Why Retail Forex Traders Are Predictable
Being a 'Predictable Trader' Is A Bad Thing!
Long ago I realized a problem in the forex market. I realized this problem only after years of losing money, thousands of dollars lost, and numerous sleepless nights. This problem didnt just affect me but it affected every forex trader I knew at the time. This problem is so prevalent that it no doubt affects 95% or more of all those reading this article. To state it simply, I realized main stream forex education was failing traders, including myself. When you think about it no matter what forex trading strategy you use, for the most part they all rely on the same thing to trigger a buy and the same thing to trigger a sell.
For example, all indicators, trading strategies, EAs, candle patterns, etc. rely on the price beginning to move up to trigger a buy. Some will begin to signal the buy early and some later, but in the end upward price movement is required for a signal to go long. The opposite is true of a trading signal to go short. Therefore while there are literally hundreds of techniques used in the forex market they all boil down to upward movement to trigger a buy, and downward movement to eventually trigger a sell.
I understand this is an over-generalized statement but I believe it holds true the majority of the time. I ask you to not just immediately dismiss this idea but rather give it serious consideration along with the rest of the thoughts that are presented in this article.
Why Retail Forex Traders Are Predictable
If we know what triggers the masses to buy and the masses to likewise sell, then dont you think the banks driving this market do as well? One recent article said retail forex traders make up 250 billion of the daily forex volume. Considering forex is a little over a 3 trillion dollar a day market, retail traders make up close to 8% of the daily volume. If you subtract all the general order flow from 3 trillion dollars a day (currency exchange for global commerce/business) you would end up with a much smaller number that is actually speculative trading.
Lets just assume half of the 3 trillion is speculative and the other half is general order flow from global commerce/business and such. If this is true then the 250 billion in volume from retail traders is in actuality 16% of the total daily speculative order flow. At 16% of the daily speculative order flow this now makes us the average retail trader important to the banks.
As we have discussed before for every buyer there is a seller and for every seller there is a buyer. This is a basic fundamental in every market, and this is what makes us important to the banks. Lets examine an example, and draw a conclusion from the facts.
How Predictability Leads to Constant Losses
If a bank was looking to short 10 billion of the EUR/USD they would need to find 10 billion in EUR/USD buy orders to fill their desired short position. Therefore in order to not drive the price down as they enter their short position, the bank must make retail traders believe the EUR/USD is going up. If traders believe the market is going up they will begin to buy which is exactly what the bank wanted to happen in order to fill their desired short position.
As retail traders begin to buy, the bank then begins to sell into that buying pressure until their position is nearly filled.
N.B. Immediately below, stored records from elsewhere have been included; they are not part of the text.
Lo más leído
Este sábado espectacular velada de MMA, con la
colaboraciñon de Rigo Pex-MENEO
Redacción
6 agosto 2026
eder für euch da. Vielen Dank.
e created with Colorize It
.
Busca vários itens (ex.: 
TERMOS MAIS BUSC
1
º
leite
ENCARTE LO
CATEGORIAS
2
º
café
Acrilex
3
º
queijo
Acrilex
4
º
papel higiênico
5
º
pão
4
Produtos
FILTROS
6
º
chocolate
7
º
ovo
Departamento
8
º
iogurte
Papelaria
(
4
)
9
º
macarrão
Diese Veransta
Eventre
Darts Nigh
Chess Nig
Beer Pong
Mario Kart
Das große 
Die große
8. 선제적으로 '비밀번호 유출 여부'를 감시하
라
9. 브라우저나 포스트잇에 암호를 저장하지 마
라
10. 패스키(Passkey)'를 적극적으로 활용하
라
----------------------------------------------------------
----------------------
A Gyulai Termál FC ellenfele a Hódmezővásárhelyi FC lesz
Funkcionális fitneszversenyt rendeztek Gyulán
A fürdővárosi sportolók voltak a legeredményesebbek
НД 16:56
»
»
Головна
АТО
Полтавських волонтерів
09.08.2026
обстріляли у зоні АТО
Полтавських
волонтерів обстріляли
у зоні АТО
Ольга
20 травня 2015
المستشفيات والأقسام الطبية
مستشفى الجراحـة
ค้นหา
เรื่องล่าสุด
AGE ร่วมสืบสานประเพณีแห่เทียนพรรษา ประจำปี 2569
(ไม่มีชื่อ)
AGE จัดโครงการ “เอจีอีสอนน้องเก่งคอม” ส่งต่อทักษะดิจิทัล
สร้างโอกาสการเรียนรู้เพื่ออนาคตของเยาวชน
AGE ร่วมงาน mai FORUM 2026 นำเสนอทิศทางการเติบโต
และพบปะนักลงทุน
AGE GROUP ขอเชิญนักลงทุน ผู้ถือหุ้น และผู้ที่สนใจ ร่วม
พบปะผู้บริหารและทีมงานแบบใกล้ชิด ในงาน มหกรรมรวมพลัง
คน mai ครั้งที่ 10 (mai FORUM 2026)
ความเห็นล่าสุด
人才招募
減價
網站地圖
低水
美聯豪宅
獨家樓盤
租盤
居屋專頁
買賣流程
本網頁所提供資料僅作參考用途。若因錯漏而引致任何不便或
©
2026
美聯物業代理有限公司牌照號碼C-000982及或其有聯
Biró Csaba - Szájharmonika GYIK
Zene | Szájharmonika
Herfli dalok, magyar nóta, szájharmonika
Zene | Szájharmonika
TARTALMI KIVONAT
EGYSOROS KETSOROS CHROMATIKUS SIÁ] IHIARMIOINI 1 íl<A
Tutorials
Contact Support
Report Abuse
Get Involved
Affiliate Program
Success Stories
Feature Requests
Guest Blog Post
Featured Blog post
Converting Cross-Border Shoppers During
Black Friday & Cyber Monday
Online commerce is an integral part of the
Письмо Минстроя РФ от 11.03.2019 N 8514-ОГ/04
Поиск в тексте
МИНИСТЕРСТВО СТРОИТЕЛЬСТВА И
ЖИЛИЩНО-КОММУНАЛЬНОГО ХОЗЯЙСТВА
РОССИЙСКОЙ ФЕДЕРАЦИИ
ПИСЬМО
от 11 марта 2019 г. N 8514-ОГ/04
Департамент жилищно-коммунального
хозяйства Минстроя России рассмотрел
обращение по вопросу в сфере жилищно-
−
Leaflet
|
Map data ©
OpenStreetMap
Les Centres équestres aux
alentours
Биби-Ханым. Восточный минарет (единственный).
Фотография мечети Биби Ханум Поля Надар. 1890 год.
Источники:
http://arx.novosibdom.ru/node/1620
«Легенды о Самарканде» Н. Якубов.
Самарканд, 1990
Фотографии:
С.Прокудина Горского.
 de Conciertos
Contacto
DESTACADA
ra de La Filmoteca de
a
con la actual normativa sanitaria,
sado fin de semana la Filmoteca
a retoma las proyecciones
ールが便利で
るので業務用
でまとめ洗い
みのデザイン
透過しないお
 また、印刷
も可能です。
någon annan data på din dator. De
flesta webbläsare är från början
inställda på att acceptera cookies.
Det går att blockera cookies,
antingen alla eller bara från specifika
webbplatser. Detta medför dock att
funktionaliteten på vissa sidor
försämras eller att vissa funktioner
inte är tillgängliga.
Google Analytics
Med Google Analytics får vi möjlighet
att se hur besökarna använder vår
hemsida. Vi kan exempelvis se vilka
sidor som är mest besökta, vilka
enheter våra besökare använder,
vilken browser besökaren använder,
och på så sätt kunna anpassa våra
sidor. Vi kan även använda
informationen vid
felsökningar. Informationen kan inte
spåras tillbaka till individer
Its at this point the bank/banks begin to sell more aggressively pushing the price down and thus shifting the belief of retail traders to the downside. Retail traders begin to close out their previous long position (thus selling to close the long position) and not only that but they will often chase the price down only fueling the banks position even more. As it relates to the 3 steps forex bank trading strategy, what was just described here is the accumulation phase where the actual position is entered.
As we discussed in the beginning most all forex trading strategies rely on the same thing to trigger either a buy or sell entry, and this makes retail traders predictable prey of the banks. At this point I ask you to give serious consideration to this thought, and then examine the forex trading strategies and forex systems you have experience with.
Because banks understand this concept as well, they then use it to their advantage as we described above. Again I urge you to use your own reasoning on this matter based on your own experiences in the forex market. Maybe this explains why so many traders say the market turns against me as soon as I enter? The key here is to separate ourselves from the predictable masses so we too don’t have the same negative results! It is my belief that we must learn the forex trading strategy of the banks to achieve success. Learning how they manipulate the market allows us to profit from it rather than being their victims!